Things to do:
1. In the term sheet passage, as of what date are the Pinnacle Entities deemed to have returned the Q400 Covered Equipment to EDC?
2. Carry the term sheet passage on past its final sentence, keeping its legal style.

Agreed Return and Effect   EDC agrees that, notwithstanding anything contained in any Equipment
                           Agreement to the contrary, for purposes of calculating and characterizing
                           any claim of EDC, the Pinnacle Entities shall be deemed for all purposes to
                           have returned (the “ Agreed Return ”) to EDC as of the Petition Date each
                           of the items of Q400 Covered Equipment in accordance with the relevant
                           Equipment Agreements.  Neither such deemed return nor the other matters
                           covered by this term sheet shall constitute a default or an event of default
                           under any such Equipment Agreements and shall not give rise to any
                           administrative expense or other claims on account of any Equipment
                           Agreements (including in respect of return conditions) or the Agreed Return
                           in the Pinnacle Entities’ chapter 11 cases or otherwise, all of which shall be
                           expressly waived; provided, however, that EDC shall not waive and
                           accordingly preserves the right to seek administrative expense claims
                           (including with respect to direct and consequential damages) against the
                           Pinnacle Entities in connection with any breach by the Pinnacle Entities of
                           the terms and conditions of this term sheet;    provided, further, that the
                           parties hereby agree that the Pinnacle Entities’ rights to object to any such
                           asserted administrative expense claims (including whether direct and/or
                           consequential damages are appropriate) are fully reserved and preserved.
                           If the transactions contemplated hereunder or the defaults (if any) under any
                           of the Equipment Agreements shall constitute defaults (“  EDC Cross
                           Defaults ”) under any other financing arrangements (the “ Other Financing
                           Arrangements ”) between the Pinnacle Entities or any of their affiliates
                           (including Pinnacle Airlines, Inc.), on the one hand, and EDC or any of its
                           affiliates, on the other hand, then the execution of this term sheet by the
                           parties hereto shall constitute a temporary waiver with respect to any such
                           EDC Cross Defaults so long as (a) the Pinnacle Entities are otherwise in
                           substantial compliance with the terms of such other transactions (as may be
                           modified in accordance with the terms thereof but ignoring any provisions
                           thereof related to the insolvency or financial condition of the Pinnacle
                           Entities or their chapter 11 cases) and (b) the Pinnacle Entities are in
                           substantial compliance with the terms and obligations hereof.  Upon (a) all
                           of the Q400 Covered Equipment being transferred to EDC and (b) the
                           Pinnacle Entities otherwise having substantially complied with each of the
                           terms and provisions hereof, such EDC Cross Defaults shall be permanently
                           waived.
                           In addition, the Pinnacle Entities agree that, if and to the extent that they
                           have breached any of the Equipment Agreements prior to the Petition Date
                           (other than with respect to the payment of principal or interest under the
                           Equipment Agreements), then EDC shall have prepetition general unsecured
                           claims against Colgan and, to the extent applicable, PAC on account of any
                           damages related to such breaches.  The parties hereto agree that as of the
                           date hereof EDC has not breached any of the Equipment Agreements.

Raw records:
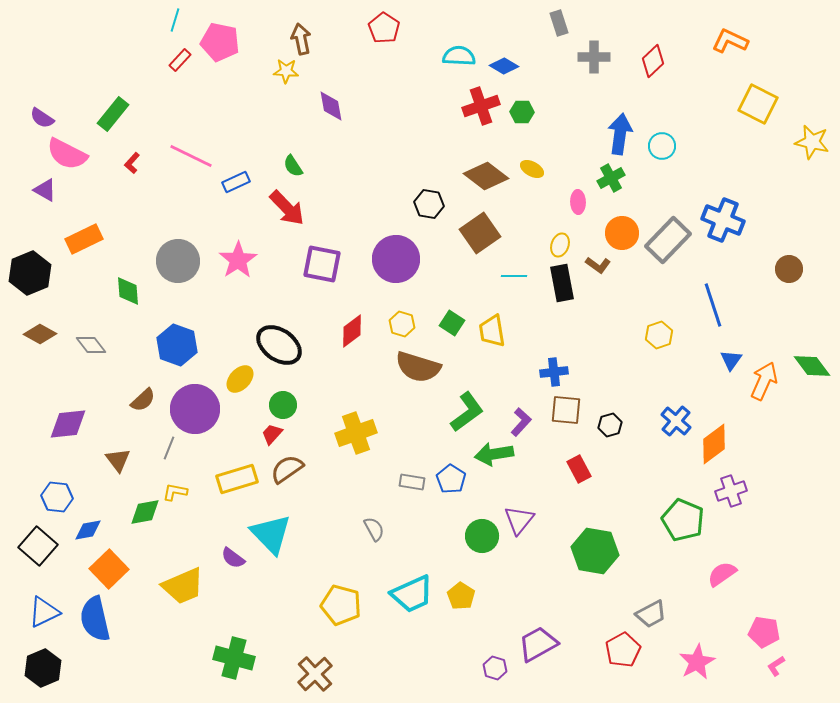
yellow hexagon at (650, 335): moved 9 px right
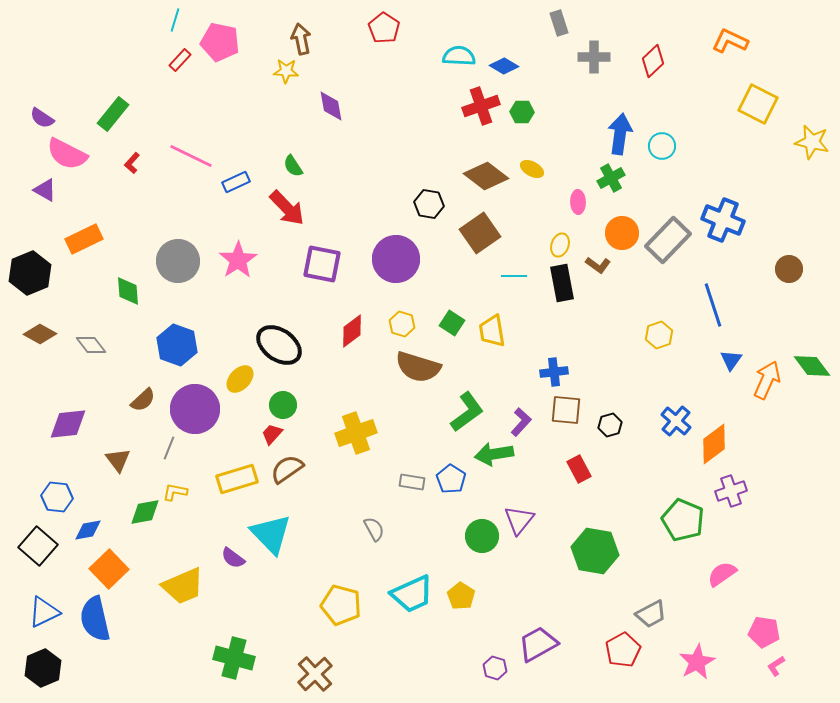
orange arrow at (764, 381): moved 3 px right, 1 px up
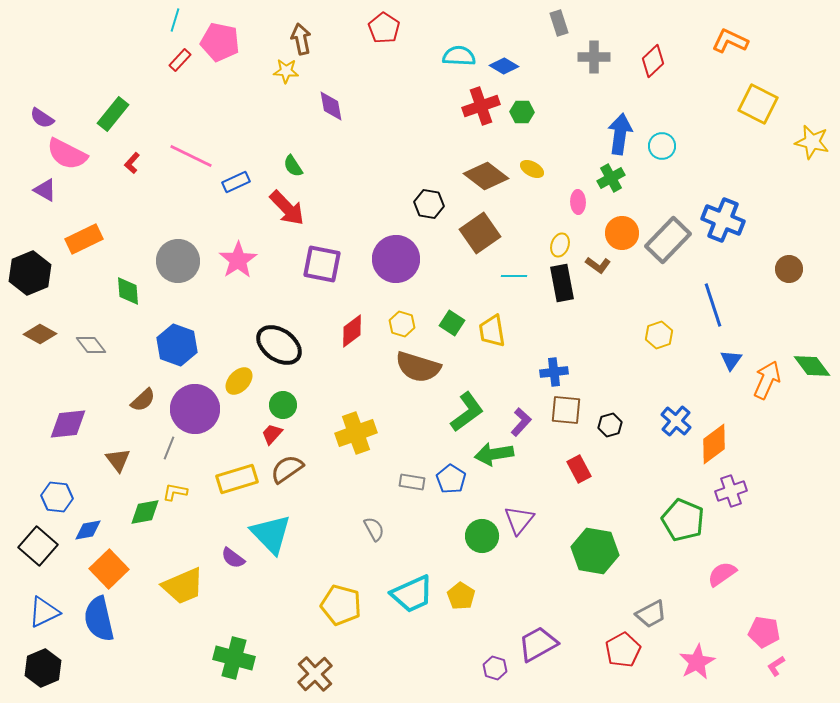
yellow ellipse at (240, 379): moved 1 px left, 2 px down
blue semicircle at (95, 619): moved 4 px right
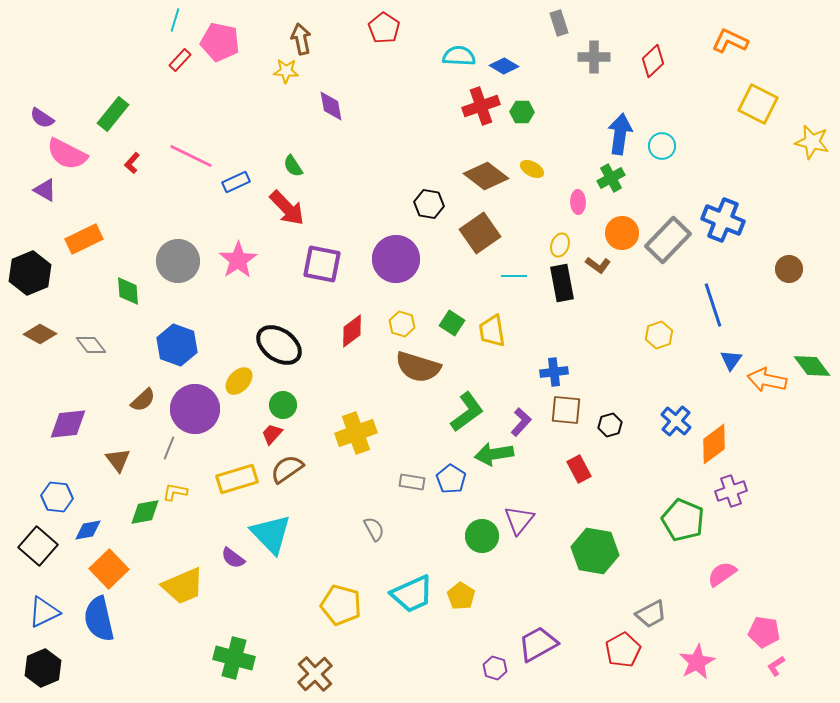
orange arrow at (767, 380): rotated 102 degrees counterclockwise
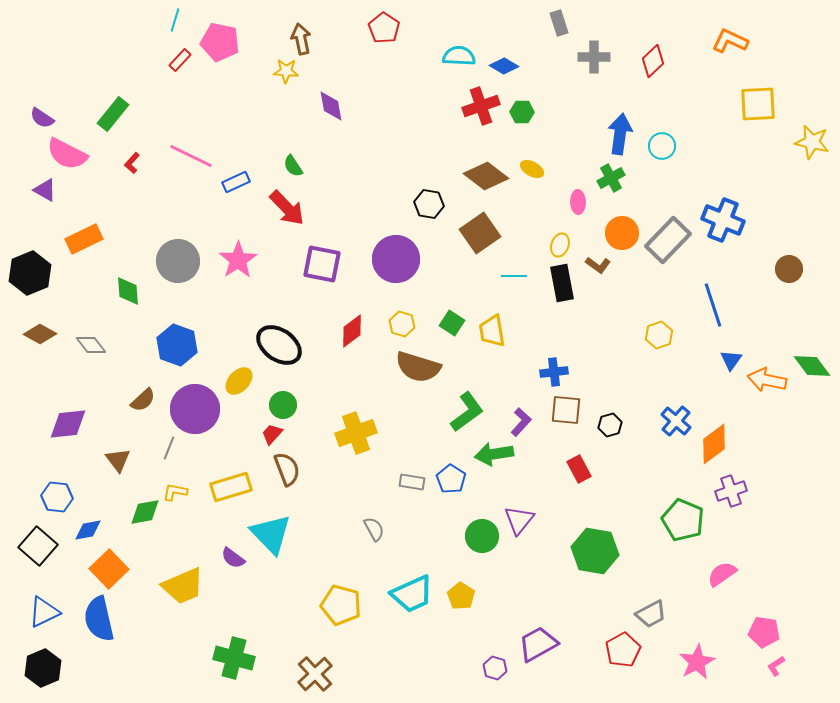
yellow square at (758, 104): rotated 30 degrees counterclockwise
brown semicircle at (287, 469): rotated 104 degrees clockwise
yellow rectangle at (237, 479): moved 6 px left, 8 px down
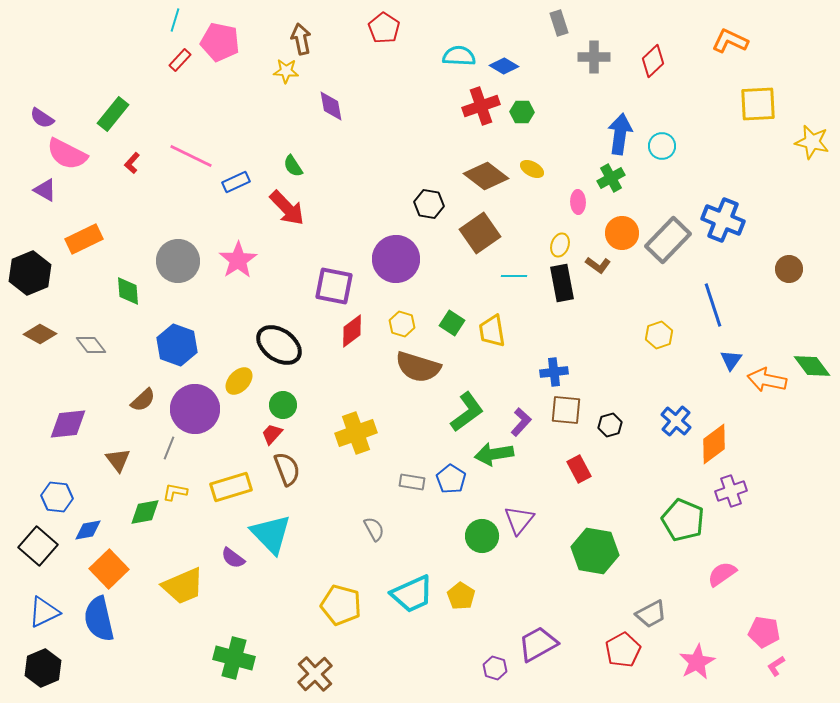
purple square at (322, 264): moved 12 px right, 22 px down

Answers to the exercise:
1. As of the Petition Date.

2.
Wind-Down Term             The terms “Wind-Down Date”  and “Wind-Down Term”  as used herein
                           shall have the meanings given to such terms in the United Term Sheet (as
                           amended, supplemented or otherwise modified from time to time) to the
                           extent such terms relate to the Q400 Covered Aircraft.  The Wind-Down
                           Date for any item of Covered Equipment will be selected by United and
                           Colgan after the Petition Date and EDC will be promptly notified
                           thereof.  The Wind-Down Date for any item of Q400 Covered Equipment
                           may be shortened or extended upon the agreement of Colgan and United
                           without EDC’s consent as long as, in the case of any extension, United pays
                           EDC ratable use and maintenance reserve payments as are contemplated
                           by “Payment by United to EDC” below for the period of extended use.
  
     4
                                                                                                               




Effect of Wind-Down Date; Return Within three business days following the applicable Wind-Down Date with
Location and Condition           respect to any item of Q400 Covered Equipment, Colgan will return such
                                 item of Q400 Covered Equipment to EDC by delivering such item of Q400
                                 Covered Equipment to a single storage facility in the continental United
                                 States as designated by EDC (subject to the consent of Colgan, which
                                 consent shall not be unreasonably withheld); provided that the delivery of
                                 such item of Q400 Covered Equipment in accordance with the foregoing
                                 shall be at the sole cost and expense of EDC (except for pilot costs, which
                                 will be paid by Colgan).  EDC and the Pinnacle Entities agree that the
                                 Pinnacle Entities make no warranty regarding the condition of any Q400
                                 Equipment at the time of its return to EDC and, for the avoidance of doubt,
                                 EDC hereby waives any right to seek administrative expense or other claims
                                 on account of the condition of the Q400 Covered Equipment at the time of
                                 such return.  Notwithstanding the foregoing, Colgan shall return each item
                                 (and shall repair such items subject to the $200,000 cap listed below) of
                                 Q400 Covered Equipment in the condition that Colgan would have
                                 maintained such item of Q400 Equipment prior to the Wind-Down Date in
                                 the ordinary course of business (it being understood that any single repair
                                 that exceeds a cost of $200,000 shall be deemed outside of the ordinary
                                 course of business).  Colgan shall be entitled to swap engines on Q400
                                 Covered Aircraft prior to the Wind-Down Date for any item of Q400
                                 Covered Equipment so long as all engines returned to EDC constitute Q400
                                 Covered Equipment.  All uninstalled free-issue SB kits and other loose
                                 equipment items (such as galley carts) related to such Q400 Covered
                                 Aircraft shall be returned therewith.  The parties hereby agree to cooperate
                                 in good faith to (a) minimize any sales or similar taxes or government
                                 charges in connection with the Sale transactions and (b) to use commercially
                                 reasonable efforts to facilitate a successor capacity purchase agreement.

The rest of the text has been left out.